So the other day I turned 53, which has brought me to reflect over my life, as birthdays often do. I ponder where I’ve been, the different lives I’ve lived and most of all the place I find myself at now. So many impossibilities.
Before I take a step further I must acknowledge my truth, that without faith my life is shallower, a life void of risk is empty and tasteless. Playing it safe and striving for the predictable is what ruled my efforts before taking that plunge of faith and moving down here to The Nest.
Stepping into the void and trusting God fully was one of the scariest and best decisions I’ve ever made. And it keeps unfolding with each passing day. Life is a series of decisions, and those based on fear or wanting to look good, or whatever other misguided motivations to try and maintain some sort of control over my life have never led me to fulfillment. Of course, hindsight is a 20/20 view, things happen for a reason, but putting on the right lens allows things to come into clarity. That lens for me is God. The frame around it at this phase of my existence is The Nest.
At the core of my nature I am a selfish person, always looking out for #1. But despite myself, God reaches even deeper than I can fathom and He calls me to put aside and die to myself and put Him over me. When I’m able to do that as a daily practice amazing things happen. The Nest for me has become a vehicle of service to others, to work from a place of humility rather than trying to be “ good enough “. I’ve never worked so hard both physically and spiritually in my life. Every day I bring myself to the point of exhaustion, multiple times a day! Ice packs are my new best friends. Spiritually I’m being stretched as I teach a recovery class each Wednesday at a rehab center, and I’ve finally started a formal Spanish language program. I love it but it’s work!
As I entrust myself with God's paradigm of servanthood I feel peace not pressure. I sense a purpose greater than my own gain, and I get to leave the outcome up to my creator. I am not God even though I’ve played god in my life. I am a long way off from perfect and that’s ok, I feel the roots of redemption forming around my heart and the sands of serenity building up a beachhead of protection against the worries of this life.
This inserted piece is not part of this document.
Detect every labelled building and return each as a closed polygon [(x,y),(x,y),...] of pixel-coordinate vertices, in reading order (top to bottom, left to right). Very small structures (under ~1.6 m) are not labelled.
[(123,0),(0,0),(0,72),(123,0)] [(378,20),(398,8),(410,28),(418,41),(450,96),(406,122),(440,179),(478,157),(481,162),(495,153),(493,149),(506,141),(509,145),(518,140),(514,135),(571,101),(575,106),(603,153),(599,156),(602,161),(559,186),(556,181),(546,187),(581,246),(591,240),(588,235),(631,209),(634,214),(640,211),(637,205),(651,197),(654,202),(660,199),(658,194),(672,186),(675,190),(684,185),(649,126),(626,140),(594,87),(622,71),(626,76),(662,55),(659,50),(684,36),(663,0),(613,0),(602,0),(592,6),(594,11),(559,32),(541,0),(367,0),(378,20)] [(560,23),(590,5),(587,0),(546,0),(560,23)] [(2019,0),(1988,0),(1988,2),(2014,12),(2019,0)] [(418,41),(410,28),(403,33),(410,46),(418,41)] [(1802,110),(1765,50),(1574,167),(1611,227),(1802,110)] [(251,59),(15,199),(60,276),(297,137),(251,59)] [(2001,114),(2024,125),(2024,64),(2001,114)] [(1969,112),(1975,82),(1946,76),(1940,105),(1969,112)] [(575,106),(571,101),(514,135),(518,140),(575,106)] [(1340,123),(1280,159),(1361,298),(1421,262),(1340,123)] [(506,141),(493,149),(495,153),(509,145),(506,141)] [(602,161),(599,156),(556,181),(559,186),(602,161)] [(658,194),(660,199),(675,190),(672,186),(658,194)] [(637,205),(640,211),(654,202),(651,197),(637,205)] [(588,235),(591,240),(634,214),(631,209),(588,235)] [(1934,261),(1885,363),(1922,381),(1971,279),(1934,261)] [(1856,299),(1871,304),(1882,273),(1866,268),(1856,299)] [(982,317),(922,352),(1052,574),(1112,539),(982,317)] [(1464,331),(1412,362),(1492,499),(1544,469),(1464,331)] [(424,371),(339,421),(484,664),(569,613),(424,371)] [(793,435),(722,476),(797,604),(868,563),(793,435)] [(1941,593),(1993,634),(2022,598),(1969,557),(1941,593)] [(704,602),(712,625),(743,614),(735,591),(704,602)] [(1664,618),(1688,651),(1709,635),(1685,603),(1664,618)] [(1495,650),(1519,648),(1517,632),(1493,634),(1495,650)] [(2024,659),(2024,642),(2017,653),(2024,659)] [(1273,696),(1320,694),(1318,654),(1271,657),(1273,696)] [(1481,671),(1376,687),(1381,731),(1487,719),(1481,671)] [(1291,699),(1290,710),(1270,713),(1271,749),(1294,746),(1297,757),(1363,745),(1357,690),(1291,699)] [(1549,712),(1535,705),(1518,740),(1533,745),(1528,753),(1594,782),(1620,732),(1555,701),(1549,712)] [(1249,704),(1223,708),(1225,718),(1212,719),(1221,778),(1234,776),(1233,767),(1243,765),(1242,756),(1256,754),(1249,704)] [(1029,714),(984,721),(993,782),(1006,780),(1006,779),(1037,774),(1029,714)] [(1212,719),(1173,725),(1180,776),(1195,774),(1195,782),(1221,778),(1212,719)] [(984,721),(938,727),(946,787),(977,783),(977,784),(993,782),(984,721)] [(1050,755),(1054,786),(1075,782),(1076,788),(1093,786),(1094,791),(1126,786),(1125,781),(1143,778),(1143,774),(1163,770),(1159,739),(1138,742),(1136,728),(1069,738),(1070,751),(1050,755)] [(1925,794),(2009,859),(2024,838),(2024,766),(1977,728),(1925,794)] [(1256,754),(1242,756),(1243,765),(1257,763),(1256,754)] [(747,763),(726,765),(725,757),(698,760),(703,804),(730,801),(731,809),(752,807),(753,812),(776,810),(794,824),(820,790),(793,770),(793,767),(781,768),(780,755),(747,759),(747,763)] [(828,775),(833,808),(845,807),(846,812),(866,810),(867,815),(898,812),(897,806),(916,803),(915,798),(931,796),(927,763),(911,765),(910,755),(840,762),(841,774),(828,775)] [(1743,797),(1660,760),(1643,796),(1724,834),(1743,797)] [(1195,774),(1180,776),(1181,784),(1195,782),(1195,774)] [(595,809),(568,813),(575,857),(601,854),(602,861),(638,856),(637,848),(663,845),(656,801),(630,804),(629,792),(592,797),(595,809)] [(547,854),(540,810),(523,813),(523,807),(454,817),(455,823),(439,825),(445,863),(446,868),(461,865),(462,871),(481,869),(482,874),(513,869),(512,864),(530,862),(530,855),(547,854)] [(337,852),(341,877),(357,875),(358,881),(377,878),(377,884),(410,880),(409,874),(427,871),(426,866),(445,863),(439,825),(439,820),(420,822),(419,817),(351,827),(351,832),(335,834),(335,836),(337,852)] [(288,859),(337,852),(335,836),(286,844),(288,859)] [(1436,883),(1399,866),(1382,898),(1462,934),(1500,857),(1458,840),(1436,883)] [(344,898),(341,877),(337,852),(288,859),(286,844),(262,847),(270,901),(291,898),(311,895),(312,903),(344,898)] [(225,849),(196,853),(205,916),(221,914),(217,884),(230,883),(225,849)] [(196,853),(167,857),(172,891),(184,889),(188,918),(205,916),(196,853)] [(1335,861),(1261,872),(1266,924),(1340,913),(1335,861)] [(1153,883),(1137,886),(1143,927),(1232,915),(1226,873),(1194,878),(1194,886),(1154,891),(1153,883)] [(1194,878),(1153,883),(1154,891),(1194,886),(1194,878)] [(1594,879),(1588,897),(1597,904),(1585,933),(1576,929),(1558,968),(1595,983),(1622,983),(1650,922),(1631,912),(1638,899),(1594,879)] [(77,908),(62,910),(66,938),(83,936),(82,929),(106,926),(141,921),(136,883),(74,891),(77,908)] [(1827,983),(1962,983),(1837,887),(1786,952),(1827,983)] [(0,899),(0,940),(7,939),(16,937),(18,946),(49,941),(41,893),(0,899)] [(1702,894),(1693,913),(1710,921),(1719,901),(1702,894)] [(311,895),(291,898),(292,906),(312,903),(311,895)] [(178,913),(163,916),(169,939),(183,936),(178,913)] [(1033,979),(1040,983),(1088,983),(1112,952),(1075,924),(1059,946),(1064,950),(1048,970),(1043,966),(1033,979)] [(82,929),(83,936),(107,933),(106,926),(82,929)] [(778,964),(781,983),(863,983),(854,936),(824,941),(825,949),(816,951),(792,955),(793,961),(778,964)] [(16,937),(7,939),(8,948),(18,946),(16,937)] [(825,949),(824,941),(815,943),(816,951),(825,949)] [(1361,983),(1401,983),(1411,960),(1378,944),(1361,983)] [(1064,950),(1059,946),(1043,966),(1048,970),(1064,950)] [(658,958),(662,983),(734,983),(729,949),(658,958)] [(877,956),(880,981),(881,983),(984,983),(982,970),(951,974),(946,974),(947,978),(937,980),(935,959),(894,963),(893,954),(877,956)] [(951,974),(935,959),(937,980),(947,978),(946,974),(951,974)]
So that’s where I’m at as I reflect on my birthday, thankful for the paths and people in my life, and most of all that my faith is not in myself or the blessings I have, but in my Creator, the author, and finisher, whose plans are perfect and for my good. I can be at peace with that.
One more thing about me then I’ll be quiet, the BriBri have a hard time saying my name, so I’ve switched back to being called Jimmy, a name I haven’t used since I was a little boy, which is yet another awakening of new beginnings for my inner child.
With love and gratitude
James Beach
Psalm 119: 26-39
26 I have admitted my ways are wrong, and You responded; now help me learn what You require. 27 Compel me to grasp the way of Your statutes so I will fix my mind on Your wonderful works. 28 My soul weeps, and trouble weighs me down; give me strength so I can stand according to Your word. 29 Eliminate faithlessness You find in my step, be gracious, and give me Your guidance. 30 I have decided to take the path of faith;
I loved reading your post, James! Beautiful. God is clearly at work! :) Love and blessings to you, to your dear wife, Karina, and to the Nest.
Bonne Fête Jimmy Boy! The Québécois have difficulty with my name, I have just resigned to the fact that I am Douin for the rest of my life.